→ Task details
For the word "HOOGEBOOM", search the records and show each line in which it occurs.

Dataset entries
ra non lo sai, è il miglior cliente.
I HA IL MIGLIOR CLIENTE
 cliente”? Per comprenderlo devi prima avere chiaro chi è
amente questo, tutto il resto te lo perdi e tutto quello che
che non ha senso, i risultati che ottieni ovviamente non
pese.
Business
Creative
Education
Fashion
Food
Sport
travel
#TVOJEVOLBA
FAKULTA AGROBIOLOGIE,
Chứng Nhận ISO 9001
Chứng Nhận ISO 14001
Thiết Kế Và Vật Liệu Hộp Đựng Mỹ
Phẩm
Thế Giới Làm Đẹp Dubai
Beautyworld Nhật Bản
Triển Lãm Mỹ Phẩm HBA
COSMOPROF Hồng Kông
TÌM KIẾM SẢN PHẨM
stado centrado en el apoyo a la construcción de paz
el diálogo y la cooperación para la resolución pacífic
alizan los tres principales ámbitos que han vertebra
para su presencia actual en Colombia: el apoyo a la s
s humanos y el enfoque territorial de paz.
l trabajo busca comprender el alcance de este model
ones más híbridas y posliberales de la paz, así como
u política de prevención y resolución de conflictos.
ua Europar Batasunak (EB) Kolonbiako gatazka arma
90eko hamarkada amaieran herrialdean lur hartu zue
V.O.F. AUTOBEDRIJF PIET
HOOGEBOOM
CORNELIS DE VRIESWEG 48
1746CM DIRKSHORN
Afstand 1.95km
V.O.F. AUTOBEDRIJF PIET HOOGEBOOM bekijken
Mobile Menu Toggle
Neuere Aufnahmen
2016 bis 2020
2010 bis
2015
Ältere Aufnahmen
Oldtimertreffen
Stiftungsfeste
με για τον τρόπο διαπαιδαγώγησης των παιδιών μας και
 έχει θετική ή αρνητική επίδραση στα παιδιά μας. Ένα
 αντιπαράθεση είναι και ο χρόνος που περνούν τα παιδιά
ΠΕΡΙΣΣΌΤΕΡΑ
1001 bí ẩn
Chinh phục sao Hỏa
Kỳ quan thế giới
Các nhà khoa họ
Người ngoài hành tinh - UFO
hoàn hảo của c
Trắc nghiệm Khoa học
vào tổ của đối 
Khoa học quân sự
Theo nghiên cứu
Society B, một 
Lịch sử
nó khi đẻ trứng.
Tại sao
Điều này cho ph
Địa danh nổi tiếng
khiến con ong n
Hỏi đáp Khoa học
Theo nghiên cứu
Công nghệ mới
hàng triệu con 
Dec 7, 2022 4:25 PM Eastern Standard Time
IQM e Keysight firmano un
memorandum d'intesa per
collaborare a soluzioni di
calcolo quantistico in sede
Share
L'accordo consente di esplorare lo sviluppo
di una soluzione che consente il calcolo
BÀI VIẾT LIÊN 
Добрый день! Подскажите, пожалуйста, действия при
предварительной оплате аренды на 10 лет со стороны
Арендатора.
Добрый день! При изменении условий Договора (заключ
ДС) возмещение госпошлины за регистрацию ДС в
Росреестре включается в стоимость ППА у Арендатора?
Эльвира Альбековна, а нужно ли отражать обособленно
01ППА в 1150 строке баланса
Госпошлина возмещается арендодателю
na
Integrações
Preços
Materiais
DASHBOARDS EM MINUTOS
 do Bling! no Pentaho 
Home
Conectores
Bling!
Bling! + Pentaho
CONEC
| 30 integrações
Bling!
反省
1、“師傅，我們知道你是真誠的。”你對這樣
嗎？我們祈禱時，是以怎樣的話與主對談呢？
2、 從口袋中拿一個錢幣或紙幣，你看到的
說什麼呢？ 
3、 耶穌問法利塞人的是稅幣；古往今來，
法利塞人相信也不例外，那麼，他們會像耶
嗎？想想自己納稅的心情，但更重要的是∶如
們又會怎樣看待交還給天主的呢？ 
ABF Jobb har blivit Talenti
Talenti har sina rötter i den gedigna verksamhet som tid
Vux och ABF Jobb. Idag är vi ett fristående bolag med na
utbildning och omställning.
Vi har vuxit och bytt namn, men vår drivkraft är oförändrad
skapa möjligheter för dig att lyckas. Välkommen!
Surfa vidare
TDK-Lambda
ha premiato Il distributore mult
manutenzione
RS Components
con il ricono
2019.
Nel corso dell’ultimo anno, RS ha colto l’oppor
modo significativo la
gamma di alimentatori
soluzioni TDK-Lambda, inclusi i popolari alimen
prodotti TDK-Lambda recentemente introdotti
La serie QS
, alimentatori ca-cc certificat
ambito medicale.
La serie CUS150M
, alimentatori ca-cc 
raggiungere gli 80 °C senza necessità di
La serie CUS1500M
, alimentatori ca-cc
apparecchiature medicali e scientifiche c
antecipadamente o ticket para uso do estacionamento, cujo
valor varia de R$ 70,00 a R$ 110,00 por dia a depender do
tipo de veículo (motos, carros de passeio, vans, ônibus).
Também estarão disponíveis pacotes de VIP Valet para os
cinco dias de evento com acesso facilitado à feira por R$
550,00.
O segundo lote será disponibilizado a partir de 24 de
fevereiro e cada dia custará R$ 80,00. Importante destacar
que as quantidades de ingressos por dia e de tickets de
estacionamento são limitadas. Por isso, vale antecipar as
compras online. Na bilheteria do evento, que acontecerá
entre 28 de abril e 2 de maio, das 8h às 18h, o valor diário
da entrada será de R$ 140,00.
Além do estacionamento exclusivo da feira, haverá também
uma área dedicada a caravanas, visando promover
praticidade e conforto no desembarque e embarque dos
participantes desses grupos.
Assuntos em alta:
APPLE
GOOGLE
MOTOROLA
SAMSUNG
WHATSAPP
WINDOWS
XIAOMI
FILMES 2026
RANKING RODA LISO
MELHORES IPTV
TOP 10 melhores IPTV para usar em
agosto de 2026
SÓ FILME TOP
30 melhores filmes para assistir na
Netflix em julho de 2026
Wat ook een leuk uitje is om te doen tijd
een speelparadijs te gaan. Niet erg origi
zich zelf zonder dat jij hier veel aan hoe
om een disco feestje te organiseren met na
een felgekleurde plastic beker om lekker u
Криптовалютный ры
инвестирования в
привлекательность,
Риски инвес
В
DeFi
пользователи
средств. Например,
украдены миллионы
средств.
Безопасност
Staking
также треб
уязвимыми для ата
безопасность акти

→ Task answer
HOOGEBOOM
V.O.F. AUTOBEDRIJF PIET HOOGEBOOM bekijken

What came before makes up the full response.